◆ **Records supplied**
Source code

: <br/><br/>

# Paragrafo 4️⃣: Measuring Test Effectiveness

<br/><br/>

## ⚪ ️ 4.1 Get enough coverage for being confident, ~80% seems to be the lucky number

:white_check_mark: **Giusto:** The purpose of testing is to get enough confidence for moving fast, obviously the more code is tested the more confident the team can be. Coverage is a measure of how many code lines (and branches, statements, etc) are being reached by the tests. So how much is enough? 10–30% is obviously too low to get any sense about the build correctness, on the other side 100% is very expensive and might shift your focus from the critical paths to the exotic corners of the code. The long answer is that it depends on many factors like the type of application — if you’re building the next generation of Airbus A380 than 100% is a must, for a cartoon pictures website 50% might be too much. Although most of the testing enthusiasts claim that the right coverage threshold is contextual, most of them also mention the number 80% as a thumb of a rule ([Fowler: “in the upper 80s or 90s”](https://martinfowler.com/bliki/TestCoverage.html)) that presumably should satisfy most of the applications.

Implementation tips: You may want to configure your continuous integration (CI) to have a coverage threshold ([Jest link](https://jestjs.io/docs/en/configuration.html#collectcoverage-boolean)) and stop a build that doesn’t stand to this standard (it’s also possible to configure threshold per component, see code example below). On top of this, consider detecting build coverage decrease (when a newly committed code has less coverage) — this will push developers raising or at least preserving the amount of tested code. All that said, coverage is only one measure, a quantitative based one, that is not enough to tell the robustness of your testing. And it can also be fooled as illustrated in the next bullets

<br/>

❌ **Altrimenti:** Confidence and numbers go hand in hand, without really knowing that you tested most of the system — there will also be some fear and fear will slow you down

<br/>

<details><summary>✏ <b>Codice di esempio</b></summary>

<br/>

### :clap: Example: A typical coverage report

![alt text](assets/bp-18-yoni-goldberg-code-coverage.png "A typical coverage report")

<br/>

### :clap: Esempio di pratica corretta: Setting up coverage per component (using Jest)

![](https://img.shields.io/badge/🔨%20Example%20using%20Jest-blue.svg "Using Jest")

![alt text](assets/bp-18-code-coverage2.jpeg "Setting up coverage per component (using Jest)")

◆ **About this task**
Answer with the exact lines running from the one that contains "Implementation tips: You" through the last line of the data. Include no other line.

◆ **Output below**
Implementation tips: You may want to configure your continuous integration (CI) to have a coverage threshold ([Jest link](https://jestjs.io/docs/en/configuration.html#collectcoverage-boolean)) and stop a build that doesn’t stand to this standard (it’s also possible to configure threshold per component, see code example below). On top of this, consider detecting build coverage decrease (when a newly committed code has less coverage) — this will push developers raising or at least preserving the amount of tested code. All that said, coverage is only one measure, a quantitative based one, that is not enough to tell the robustness of your testing. And it can also be fooled as illustrated in the next bullets

<br/>

❌ **Altrimenti:** Confidence and numbers go hand in hand, without really knowing that you tested most of the system — there will also be some fear and fear will slow you down

<br/>

<details><summary>✏ <b>Codice di esempio</b></summary>

<br/>

### :clap: Example: A typical coverage report

![alt text](assets/bp-18-yoni-goldberg-code-coverage.png "A typical coverage report")

<br/>

### :clap: Esempio di pratica corretta: Setting up coverage per component (using Jest)

![](https://img.shields.io/badge/🔨%20Example%20using%20Jest-blue.svg "Using Jest")

![alt text](assets/bp-18-code-coverage2.jpeg "Setting up coverage per component (using Jest)")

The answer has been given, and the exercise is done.